→ Brief 1
In the letter to Southey, why does the writer wish that Southey would never write another blank verse ode? Answer in one to three sentences.
→ Brief 2
Transcribe the letter to Southey from "My dear Southey,—I" up to and including "developing its causes.".

→ Source document
*****

XLI. TO ROBERT SOUTHEY.
December 11, 1794.
My dear Southey,—I sit down to write to you, not that I have anything particular to say, but it is a relief, and forms a very respectable part in my theory of “Escapes from the Folly of Melancholy.” I am so habituated to philosophizing that I cannot divest myself of it, even when my own wretchedness is the subject. I appear to myself like a sick physician, feeling the pang acutely, yet deriving a wonted pleasure from examining its progress and developing its causes.
Your poems and Bowles’ are my only morning companions. “The Retrospect!”[76] Quod qui non prorsus amat et deperit, illum omnes et virtutes et veneres odere! It is a most lovely poem, and in the next edition of your works shall be a perfect one. The “Ode to Romance”[77] is the best of the odes. I dislike that to Lycon, excepting the last stanza, which is superlatively fine. The phrase of “let honest truth be vain” is obscure. Of your blank verse odes, “The Death of Mattathias”[78] is by far the best. That you should ever write another, Pulcher Apollo veta! Musæ prohibete venustæ! They are to poetry what dumb-bells are to music; they can be read only for exercise, or to make a man tired that he may be sleepy. The sonnets are wonderfully inferior to those which I possess of yours, of which that “To Valentine”[79] (“If long and lingering seem one little day The motley crew of travellers among”); that on “The Fire”[80] (not your last, a very so-so one); on “The Rainbow”[81] (particularly the four last lines), and two or three others, are all divine and fully equal to Bowles. Some parts of “Miss Rosamund”[82] are beautiful—the working scene, and that line with which the poem ought to have concluded, “And think who lies so cold and pale below.” Of the “Pauper’s Funeral,”[83] that part in which you have done me the honour to imitate me is by far the worst; the thought has been so much better expressed by Gray. On the whole (like many of yours), it wants compactness and totality; the same thought is repeated too frequently in different words. That all these faults may be remedied by compression, my editio purgata of the poem shall show you.
What! and not one to heave the pious sigh?
Not one whose sorrow-swoln and aching eye,
For social scenes, for life’s endearments fled,
Shall drop a tear and dwell upon the dead?
Poor wretched Outcast! I will sigh for thee,
And sorrow for forlorn humanity!
Yes, I will sigh! but not that thou art come
To the stern Sabbath of the silent tomb:
For squalid Want and the black scorpion Care,
(Heart-withering fiends) shall never enter there.
I sorrow for the ills thy life has known,
As through the world’s long pilgrimage, alone,
Haunted by Poverty and woe-begone,
Unloved, unfriended, thou didst journey on;
Thy youth in ignorance and labour past,
And thy old age all barrenness and blast!
Hard was thy fate, which, while it doom’d to woe,
Denied thee wisdom to support the blow;
And robb’d of all its energy thy mind,
Ere yet it cast thee on thy fellow-kind,
Abject of thought, the victim of distress,
To wander in the world’s wide wilderness.

*****

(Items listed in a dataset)
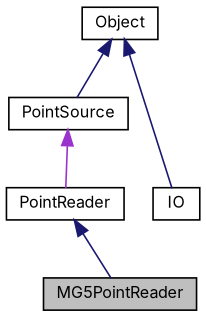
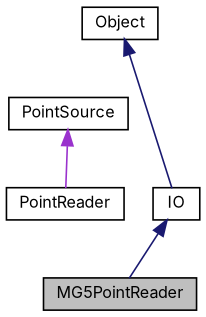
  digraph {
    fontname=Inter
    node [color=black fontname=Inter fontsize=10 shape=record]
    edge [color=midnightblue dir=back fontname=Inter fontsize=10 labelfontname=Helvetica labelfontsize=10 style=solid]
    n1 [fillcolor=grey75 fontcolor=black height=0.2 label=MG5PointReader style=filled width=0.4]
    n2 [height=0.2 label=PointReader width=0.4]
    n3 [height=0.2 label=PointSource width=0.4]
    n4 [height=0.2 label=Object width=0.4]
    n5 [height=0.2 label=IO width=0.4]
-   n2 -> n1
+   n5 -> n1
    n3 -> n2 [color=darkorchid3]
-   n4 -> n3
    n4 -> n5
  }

*****

→ Task answer 1
He considers such odes to be to poetry what dumb-bells are to music. They can be read only for exercise, or to make a reader tired enough to sleep.

→ Task answer 2
My dear Southey,—I sit down to write to you, not that I have anything particular to say, but it is a relief, and forms a very respectable part in my theory of “Escapes from the Folly of Melancholy.” I am so habituated to philosophizing that I cannot divest myself of it, even when my own wretchedness is the subject. I appear to myself like a sick physician, feeling the pang acutely, yet deriving a wonted pleasure from examining its progress and developing its causes.